Li Xianting, a film critic and founder of the Li Xianting Film Fund, the organizer of the Beijing Independent Film Festival, said police searched his office and confiscated materials he had gathered over more than 10 years. Li and the festival's artistic director, Wang Hongwei, were detained by police yesterday night but later released, according to their supporters.

The festival, which began in 2006, has seen severe police obstruction over the past few years, but this year's crackdown is far more serious, Wang said.

"In the past few years, when they forced us to cancel the festival, we just moved it to other places, or delayed the screenings," he said. "But this year, we cannot carry on with the festival. It is completely forbidden."

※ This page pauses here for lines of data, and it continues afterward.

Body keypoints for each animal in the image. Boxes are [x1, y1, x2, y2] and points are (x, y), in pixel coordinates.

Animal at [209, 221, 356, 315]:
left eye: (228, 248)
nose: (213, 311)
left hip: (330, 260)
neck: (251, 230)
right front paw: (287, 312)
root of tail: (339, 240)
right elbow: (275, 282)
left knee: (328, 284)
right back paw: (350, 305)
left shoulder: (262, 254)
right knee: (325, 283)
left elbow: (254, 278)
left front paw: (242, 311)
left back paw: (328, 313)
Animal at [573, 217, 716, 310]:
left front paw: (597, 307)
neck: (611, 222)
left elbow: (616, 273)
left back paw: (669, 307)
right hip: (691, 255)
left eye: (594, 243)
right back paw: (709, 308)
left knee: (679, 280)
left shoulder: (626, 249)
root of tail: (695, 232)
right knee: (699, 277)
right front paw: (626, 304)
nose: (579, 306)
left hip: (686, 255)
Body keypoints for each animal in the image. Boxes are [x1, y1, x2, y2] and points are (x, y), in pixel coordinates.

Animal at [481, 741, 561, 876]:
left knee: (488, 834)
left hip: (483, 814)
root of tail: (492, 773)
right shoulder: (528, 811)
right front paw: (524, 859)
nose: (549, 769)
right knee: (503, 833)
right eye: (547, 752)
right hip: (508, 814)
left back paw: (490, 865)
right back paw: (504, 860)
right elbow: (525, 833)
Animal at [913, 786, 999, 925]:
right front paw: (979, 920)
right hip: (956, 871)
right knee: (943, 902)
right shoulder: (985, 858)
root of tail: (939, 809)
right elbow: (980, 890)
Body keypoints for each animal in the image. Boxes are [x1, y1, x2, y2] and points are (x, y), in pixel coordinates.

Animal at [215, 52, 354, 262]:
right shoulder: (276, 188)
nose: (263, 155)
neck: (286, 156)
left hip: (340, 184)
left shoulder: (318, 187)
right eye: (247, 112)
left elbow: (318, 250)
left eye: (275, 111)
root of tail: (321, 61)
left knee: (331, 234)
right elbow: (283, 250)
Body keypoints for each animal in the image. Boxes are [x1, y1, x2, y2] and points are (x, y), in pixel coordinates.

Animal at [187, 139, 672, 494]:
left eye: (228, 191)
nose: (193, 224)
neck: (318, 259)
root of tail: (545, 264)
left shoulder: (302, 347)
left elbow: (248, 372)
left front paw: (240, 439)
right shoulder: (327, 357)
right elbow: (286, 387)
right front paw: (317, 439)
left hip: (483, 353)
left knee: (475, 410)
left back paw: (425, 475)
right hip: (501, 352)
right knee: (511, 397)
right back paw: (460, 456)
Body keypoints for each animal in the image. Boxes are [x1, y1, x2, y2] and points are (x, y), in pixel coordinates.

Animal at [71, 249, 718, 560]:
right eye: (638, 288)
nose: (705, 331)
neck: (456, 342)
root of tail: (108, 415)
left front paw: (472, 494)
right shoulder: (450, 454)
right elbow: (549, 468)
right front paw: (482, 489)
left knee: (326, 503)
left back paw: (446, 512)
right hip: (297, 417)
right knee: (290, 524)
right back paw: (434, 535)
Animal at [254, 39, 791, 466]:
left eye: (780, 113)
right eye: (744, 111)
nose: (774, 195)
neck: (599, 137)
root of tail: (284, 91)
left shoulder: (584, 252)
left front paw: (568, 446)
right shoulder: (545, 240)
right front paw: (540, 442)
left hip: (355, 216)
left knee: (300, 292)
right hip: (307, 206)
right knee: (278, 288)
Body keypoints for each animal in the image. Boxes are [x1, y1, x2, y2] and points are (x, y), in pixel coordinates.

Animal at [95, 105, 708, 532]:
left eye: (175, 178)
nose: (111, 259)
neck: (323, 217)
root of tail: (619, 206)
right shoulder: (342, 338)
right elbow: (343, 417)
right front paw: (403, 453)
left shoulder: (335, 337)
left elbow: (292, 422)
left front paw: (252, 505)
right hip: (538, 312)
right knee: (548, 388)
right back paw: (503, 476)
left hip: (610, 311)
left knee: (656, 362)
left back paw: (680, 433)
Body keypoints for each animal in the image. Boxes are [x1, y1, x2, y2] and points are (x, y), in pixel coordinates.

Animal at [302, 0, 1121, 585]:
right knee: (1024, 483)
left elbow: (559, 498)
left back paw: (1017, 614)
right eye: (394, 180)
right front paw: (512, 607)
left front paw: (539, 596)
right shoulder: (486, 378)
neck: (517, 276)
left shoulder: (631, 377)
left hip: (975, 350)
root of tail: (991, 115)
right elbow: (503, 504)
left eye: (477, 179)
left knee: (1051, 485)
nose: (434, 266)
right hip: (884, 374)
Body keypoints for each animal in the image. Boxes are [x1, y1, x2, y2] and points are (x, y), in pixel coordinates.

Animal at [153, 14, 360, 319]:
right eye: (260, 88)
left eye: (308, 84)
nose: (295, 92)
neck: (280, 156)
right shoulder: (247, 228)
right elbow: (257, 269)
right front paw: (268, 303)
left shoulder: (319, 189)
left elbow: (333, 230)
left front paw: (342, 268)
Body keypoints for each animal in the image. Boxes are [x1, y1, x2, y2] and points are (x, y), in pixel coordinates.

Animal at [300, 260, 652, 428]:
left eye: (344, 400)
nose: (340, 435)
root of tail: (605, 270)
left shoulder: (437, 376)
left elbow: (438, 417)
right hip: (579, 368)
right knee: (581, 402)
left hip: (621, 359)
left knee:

Over the past week, Li posted memos saying government security personnel were pressuring him to cancel the festival, and that he had come under police surveillance.

"It's very clear that the (President) Xi Jinping regime is determined to control the ideological realm, which has not been emphasized so much for a long time," said Chris Berry, professor of film studies at King's College London in England.

But Berry said that China is not new to shutting down independent film festivals, and that the ill treatment of the Beijing festival does not mark the end of the country's independent filmmaking, as filmmakers have found more venues in an increasingly diverse environment.

The boom in the mainstream movie industry, the rise of galleries that curate artwork based on moving images, and the Internet all have provided new opportunities, he said. "Let's not be totally pessimistic," he said.

Police in the Beijing suburb of Songzhuang, where the event was supposed to open, said yesterday that they were unaware the festival had been canceled. But security was tight at the site, with about two dozen men blocking the area and preventing around 30 film directors and members of the public from entering.

The men, claiming to be villagers, tried to stop anyone from photographing or videotaping the scene, and in a scuffle, broke a video camera an Associated Press journalist was operating and took away another AP journalist's cellphone. The phone was later returned.

Hu Jie, a movie director who traveled from the eastern city of Nanjing to attend the festival, was upset at the cancellation.